Pour parler d'un livre...
Lettres de Max Jacob à Jean Cocteau ( 1919 ? 1944 )
Aux éditions Paul Morihien.
Par Ludovic Simon.
Mieux vaut ne pas trop souffrir d'empathie avant de parcourir ce recueil délicieux, sous peine de souffrir davantage, oh ! rassurez-vous, cette souffrance disparaîtra à la dernière lettre, chassée par celle infiniment plus grande de Max Jacob. La lettre est datée du 24 février 1944 :
Cher Jean,
Je t'écris dans un wagon par la complaisance des gendarmes qui nous encadrent. Nous serons à Drancy tout à l'heure. C'est tout ce que j'ai à dire. Sacha, quand on lui a parlé de ma s?ur, a dit : « Si c'était lui, je pourrais quelque chose ! » Eh bien, c'est moi.
Je t'embrasse. Max
Max Jacob est décédé dans le camp de Drancy quelques jours plus tard, le 5 mars exactement, d'une pneumonie.
Dans la lettre du 25 janvier 1926 il écrit : « On me réclame 657 fr. 25 d'impôts et comme je ne les paie pas, on va venir tout saisir... » et l'on ne pense qu'à pouvoir les lui donner. Dans une autre : « Je fais des gouaches, je prépare un livre de nouvelles stupides pour régler mes dettes Gallimardeuses... » et l'on en veut à Gallimard l'emmerdeuse. Chez moi aussi on peut venir tout saisir, sauf deux ou trois choses dont ce petit livre qui m'arrache tant d'émotions différentes. Je deviens, à peine l'ai-je ouvert, un petit garçon émerveillé à qui l'on donne la chance d'aller, avec Max Jacob tenant ma main, au 10 rue d'Anjou, chez Jean Cocteau. L'espace d'une lecture je suis dans l'intimité d'un homme d'une poésie remarquable qui me fait rencontrer Picasso au coin d'une rue, me fait aller avec lui à Madrid faire une conférence, me parle d'hommes et de femmes dont je regrette l'absence dés le livre rangé sur une étagère : Fauconnet, Jouhandeau, Shaw, Victorien Sardou, Sachs et bien d'autres. Max Jacob est délicat. Il caresse, parfois griffe du bout de l'ongle mais jamais ne fait mal, il y a trop d'humanité en lui et du coup il voit Dieu prés de lui.

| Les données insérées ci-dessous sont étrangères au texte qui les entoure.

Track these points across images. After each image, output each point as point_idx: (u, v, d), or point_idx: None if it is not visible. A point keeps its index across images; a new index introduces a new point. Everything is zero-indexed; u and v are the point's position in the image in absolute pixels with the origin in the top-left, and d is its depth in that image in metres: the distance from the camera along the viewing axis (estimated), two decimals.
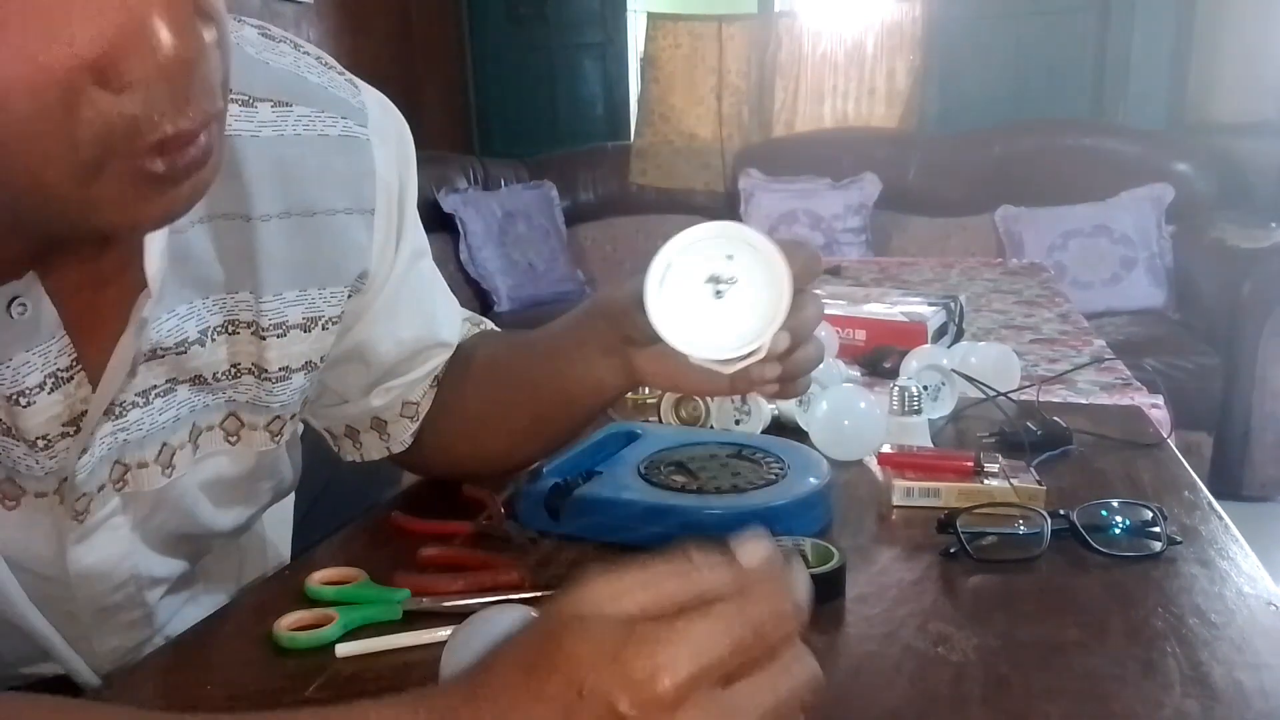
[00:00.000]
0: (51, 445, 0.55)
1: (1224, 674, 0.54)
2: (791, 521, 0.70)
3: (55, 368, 0.54)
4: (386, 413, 0.77)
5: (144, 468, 0.61)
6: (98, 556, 0.61)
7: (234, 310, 0.62)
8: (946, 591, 0.65)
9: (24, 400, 0.53)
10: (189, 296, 0.59)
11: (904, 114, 3.97)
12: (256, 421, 0.66)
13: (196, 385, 0.62)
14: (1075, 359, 1.41)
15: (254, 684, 0.56)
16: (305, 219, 0.63)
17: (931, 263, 2.54)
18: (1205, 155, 3.38)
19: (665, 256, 0.45)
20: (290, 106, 0.62)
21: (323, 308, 0.66)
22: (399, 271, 0.71)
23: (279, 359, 0.64)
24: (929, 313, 1.43)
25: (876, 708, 0.52)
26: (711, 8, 4.21)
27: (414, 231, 0.73)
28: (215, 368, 0.62)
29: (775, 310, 0.45)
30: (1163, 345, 2.81)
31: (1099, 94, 3.76)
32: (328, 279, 0.66)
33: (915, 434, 0.89)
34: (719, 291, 0.45)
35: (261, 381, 0.65)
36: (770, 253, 0.45)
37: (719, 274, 0.45)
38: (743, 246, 0.45)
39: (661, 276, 0.45)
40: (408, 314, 0.74)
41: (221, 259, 0.60)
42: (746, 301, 0.44)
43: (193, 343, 0.60)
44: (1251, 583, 0.64)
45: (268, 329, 0.63)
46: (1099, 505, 0.72)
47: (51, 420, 0.54)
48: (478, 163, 4.02)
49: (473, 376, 0.79)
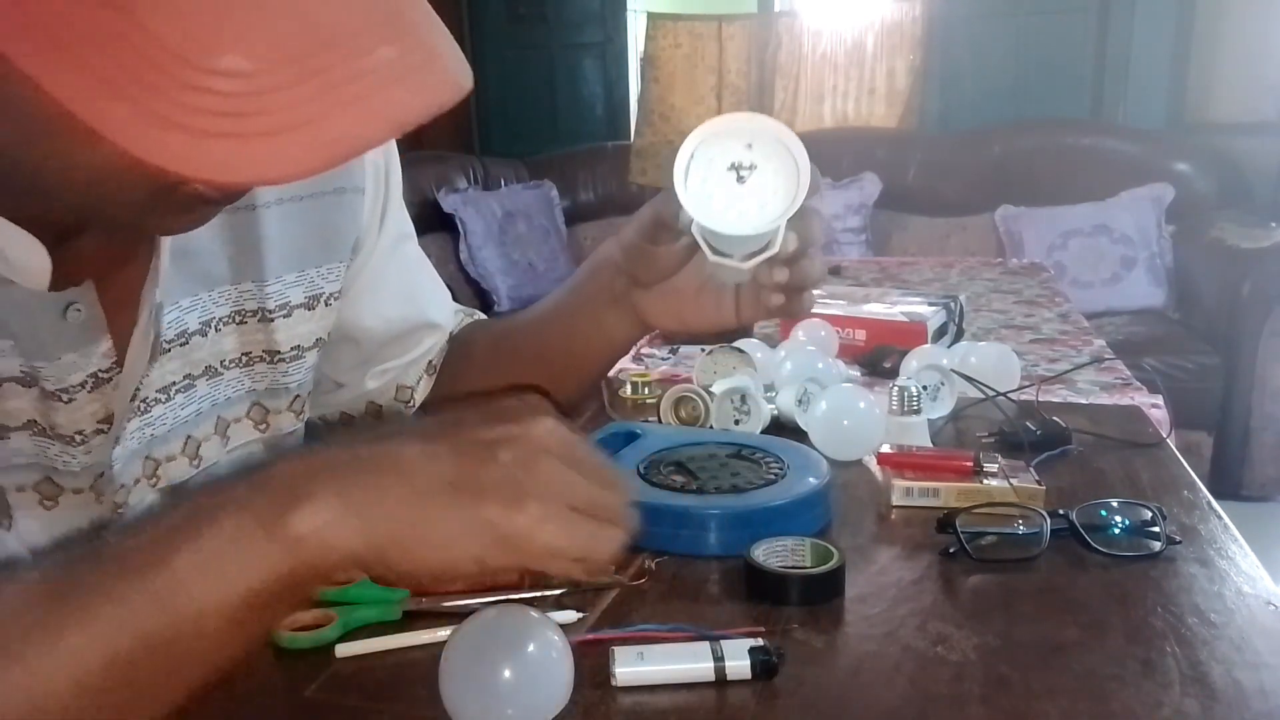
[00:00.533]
0: (87, 440, 0.57)
1: (1223, 673, 0.54)
2: (791, 521, 0.70)
3: (97, 369, 0.56)
4: (381, 397, 0.79)
5: (172, 460, 0.63)
6: None
7: (240, 301, 0.65)
8: (946, 591, 0.65)
9: (66, 397, 0.55)
10: (193, 289, 0.62)
11: (904, 114, 3.97)
12: (279, 405, 0.69)
13: (212, 377, 0.64)
14: (1075, 359, 1.41)
15: (254, 684, 0.56)
16: (299, 202, 0.67)
17: (931, 262, 2.54)
18: (1205, 155, 3.38)
19: (689, 146, 0.48)
20: None
21: (323, 285, 0.69)
22: (383, 249, 0.74)
23: (289, 339, 0.68)
24: (929, 313, 1.43)
25: (876, 707, 0.52)
26: (711, 7, 4.20)
27: (399, 215, 0.76)
28: (223, 356, 0.65)
29: (795, 190, 0.46)
30: (1163, 345, 2.81)
31: (1099, 94, 3.75)
32: (325, 257, 0.69)
33: (915, 434, 0.89)
34: (741, 177, 0.47)
35: (275, 364, 0.67)
36: (788, 137, 0.47)
37: (740, 161, 0.47)
38: (761, 134, 0.47)
39: (686, 165, 0.47)
40: (392, 291, 0.76)
41: (226, 250, 0.63)
42: (768, 185, 0.47)
43: (193, 333, 0.62)
44: (1251, 582, 0.64)
45: (274, 311, 0.66)
46: (1098, 505, 0.72)
47: (88, 417, 0.57)
48: (478, 162, 4.02)
49: (477, 357, 0.81)
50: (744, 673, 0.54)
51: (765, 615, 0.62)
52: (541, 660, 0.49)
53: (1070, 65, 3.75)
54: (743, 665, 0.54)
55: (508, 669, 0.48)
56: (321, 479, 0.42)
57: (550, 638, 0.50)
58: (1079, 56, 3.74)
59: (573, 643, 0.51)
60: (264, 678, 0.56)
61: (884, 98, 4.00)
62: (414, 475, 0.42)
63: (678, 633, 0.58)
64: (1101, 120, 3.72)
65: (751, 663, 0.54)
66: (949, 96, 3.91)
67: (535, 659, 0.49)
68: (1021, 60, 3.78)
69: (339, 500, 0.41)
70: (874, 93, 4.01)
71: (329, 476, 0.42)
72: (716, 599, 0.65)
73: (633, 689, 0.54)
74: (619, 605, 0.64)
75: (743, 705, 0.53)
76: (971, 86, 3.84)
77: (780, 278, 0.60)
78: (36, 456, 0.56)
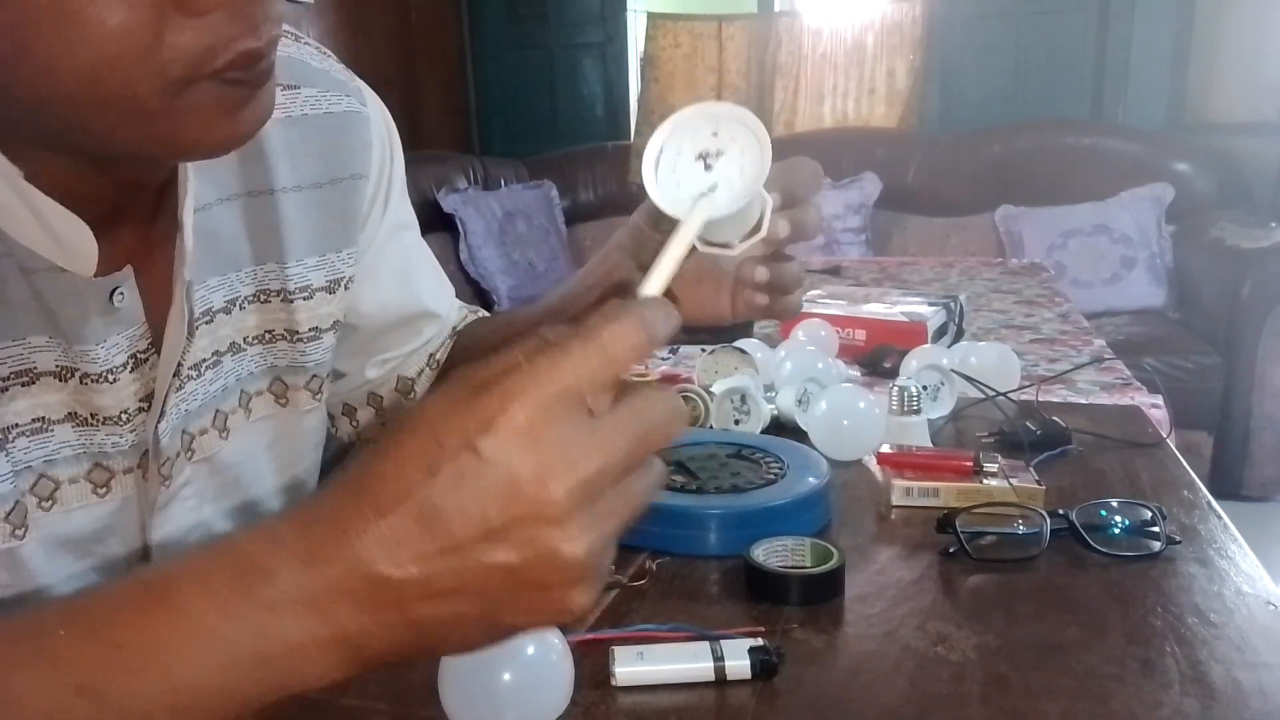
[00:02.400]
0: (131, 419, 0.58)
1: (1222, 673, 0.54)
2: (791, 521, 0.70)
3: (136, 350, 0.58)
4: (382, 387, 0.80)
5: (204, 434, 0.64)
6: (174, 525, 0.63)
7: (264, 281, 0.66)
8: (946, 591, 0.65)
9: (111, 378, 0.56)
10: (220, 270, 0.63)
11: (904, 114, 3.97)
12: (298, 383, 0.70)
13: (236, 354, 0.66)
14: (1075, 359, 1.41)
15: None
16: (318, 189, 0.69)
17: (931, 262, 2.54)
18: (1205, 155, 3.38)
19: (655, 142, 0.48)
20: (298, 88, 0.67)
21: (342, 269, 0.71)
22: (382, 236, 0.75)
23: (308, 320, 0.69)
24: (929, 312, 1.43)
25: (876, 707, 0.52)
26: (711, 7, 4.20)
27: (401, 205, 0.77)
28: (247, 332, 0.66)
29: (760, 167, 0.47)
30: (1163, 345, 2.81)
31: (1099, 94, 3.75)
32: (343, 241, 0.71)
33: (914, 434, 0.89)
34: (708, 165, 0.47)
35: (294, 344, 0.69)
36: (746, 117, 0.48)
37: (706, 149, 0.48)
38: (724, 120, 0.48)
39: (655, 161, 0.48)
40: (390, 277, 0.76)
41: (249, 234, 0.65)
42: (735, 167, 0.48)
43: (218, 311, 0.64)
44: (1250, 582, 0.64)
45: (294, 293, 0.68)
46: (1098, 505, 0.72)
47: (131, 396, 0.58)
48: (478, 162, 4.02)
49: (482, 349, 0.80)
50: (744, 672, 0.54)
51: (765, 615, 0.62)
52: (541, 663, 0.49)
53: (1070, 65, 3.76)
54: (742, 665, 0.54)
55: (508, 673, 0.48)
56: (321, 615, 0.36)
57: (550, 640, 0.50)
58: (1079, 56, 3.75)
59: (572, 643, 0.51)
60: None
61: (884, 98, 4.00)
62: (425, 630, 0.36)
63: (677, 632, 0.58)
64: (1101, 120, 3.72)
65: (751, 662, 0.54)
66: (949, 96, 3.91)
67: (535, 662, 0.49)
68: (1021, 60, 3.78)
69: (338, 651, 0.36)
70: (874, 93, 4.01)
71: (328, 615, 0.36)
72: (716, 599, 0.65)
73: (633, 689, 0.54)
74: (619, 605, 0.64)
75: (742, 705, 0.53)
76: (971, 86, 3.85)
77: (761, 277, 0.62)
78: (84, 445, 0.57)
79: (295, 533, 0.36)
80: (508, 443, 0.34)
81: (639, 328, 0.36)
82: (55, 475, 0.56)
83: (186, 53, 0.43)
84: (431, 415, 0.35)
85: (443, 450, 0.34)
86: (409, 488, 0.34)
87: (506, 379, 0.34)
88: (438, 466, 0.34)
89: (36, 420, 0.54)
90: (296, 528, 0.36)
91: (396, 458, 0.35)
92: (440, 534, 0.34)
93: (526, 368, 0.35)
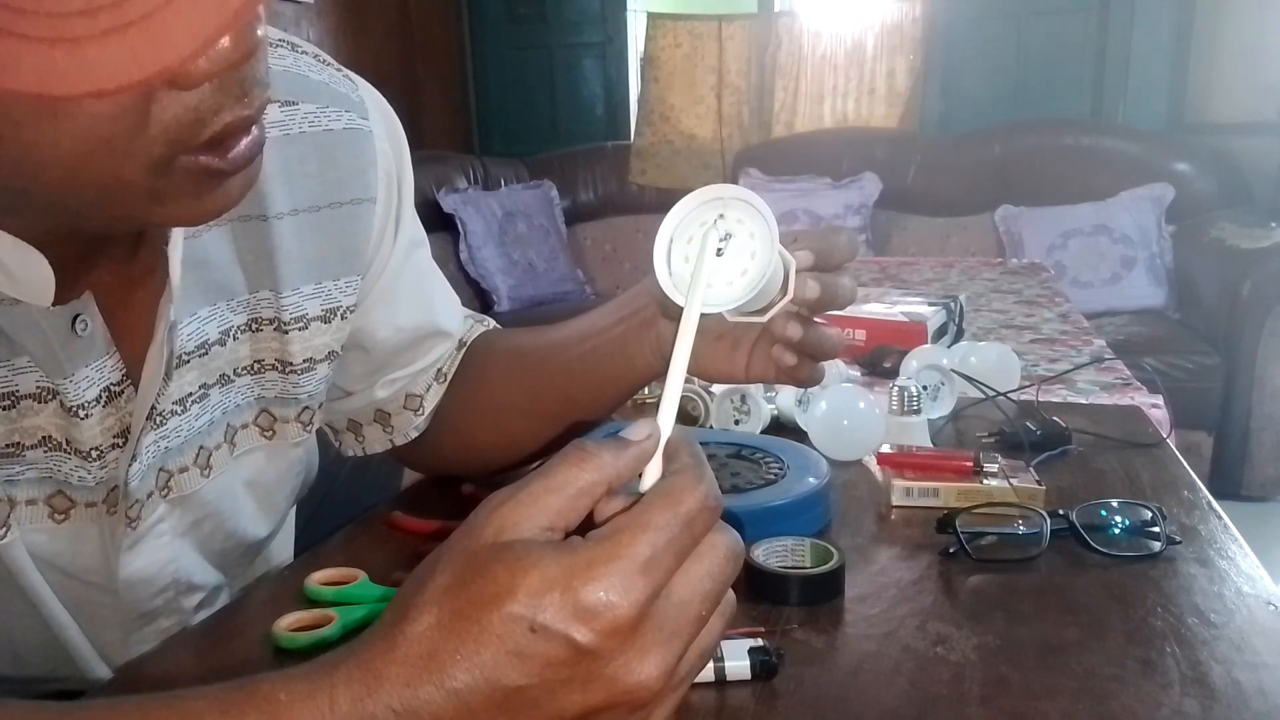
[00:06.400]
0: (103, 455, 0.56)
1: (1223, 673, 0.54)
2: (791, 521, 0.70)
3: (109, 382, 0.56)
4: (390, 405, 0.78)
5: (184, 472, 0.62)
6: (145, 562, 0.62)
7: (256, 309, 0.64)
8: (946, 591, 0.65)
9: (83, 413, 0.54)
10: (211, 299, 0.61)
11: (904, 114, 3.97)
12: (287, 415, 0.68)
13: (224, 385, 0.64)
14: (1075, 359, 1.41)
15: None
16: (316, 213, 0.65)
17: (931, 262, 2.54)
18: (1205, 155, 3.38)
19: (664, 237, 0.47)
20: (296, 105, 0.64)
21: (339, 298, 0.68)
22: (397, 259, 0.73)
23: (302, 351, 0.66)
24: (929, 313, 1.43)
25: (876, 707, 0.52)
26: (711, 7, 4.21)
27: (412, 222, 0.74)
28: (238, 364, 0.64)
29: (770, 246, 0.46)
30: (1163, 345, 2.81)
31: (1099, 94, 3.75)
32: (341, 270, 0.68)
33: (914, 434, 0.89)
34: (719, 250, 0.46)
35: (287, 375, 0.67)
36: (748, 196, 0.47)
37: (717, 235, 0.47)
38: (729, 203, 0.47)
39: (666, 256, 0.47)
40: (406, 300, 0.75)
41: (241, 261, 0.62)
42: (746, 249, 0.47)
43: (213, 343, 0.62)
44: (1250, 582, 0.64)
45: (289, 323, 0.65)
46: (1098, 505, 0.72)
47: (104, 432, 0.56)
48: (478, 162, 4.02)
49: (497, 369, 0.79)
50: (744, 673, 0.54)
51: (765, 615, 0.62)
52: None
53: (1070, 65, 3.76)
54: (742, 665, 0.54)
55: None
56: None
57: None
58: (1079, 56, 3.75)
59: None
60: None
61: (884, 98, 4.00)
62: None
63: None
64: (1101, 120, 3.72)
65: (751, 663, 0.54)
66: (949, 97, 3.92)
67: None
68: (1021, 60, 3.78)
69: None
70: (874, 93, 4.01)
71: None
72: None
73: None
74: None
75: (743, 705, 0.53)
76: (971, 87, 3.85)
77: (794, 334, 0.59)
78: (49, 470, 0.55)
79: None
80: (609, 641, 0.34)
81: (705, 482, 0.37)
82: (14, 495, 0.54)
83: (173, 128, 0.40)
84: (517, 590, 0.33)
85: (536, 637, 0.33)
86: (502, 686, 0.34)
87: (605, 562, 0.34)
88: (527, 656, 0.33)
89: (11, 445, 0.53)
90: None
91: (472, 635, 0.34)
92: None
93: (626, 547, 0.34)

Ce recueil de lettres choisies par Cocteau lui-même a le parfum d'une époque qui nous aspire, quand on inspire, tant que j'ai regretté n'être pas contemporain de Max Jacob, Cocteau et les autres, ou peut-être le suis-je mais passe à côté d'eux sans faire attention. Ce livre m'est si cher que je suis persuadé être le destinataire de toutes ces lettres et que j'en héberge l'esprit. Ce n'est pas de la prétention, bien au contraire, je disais devenir un enfant à la lecture de ce livre, ce n'est pas tout à fait cela, en réalité je me fais petit. Les lettres de Max Jacob à Jean Cocteau, c'est délicieux : Délicat et Précieux.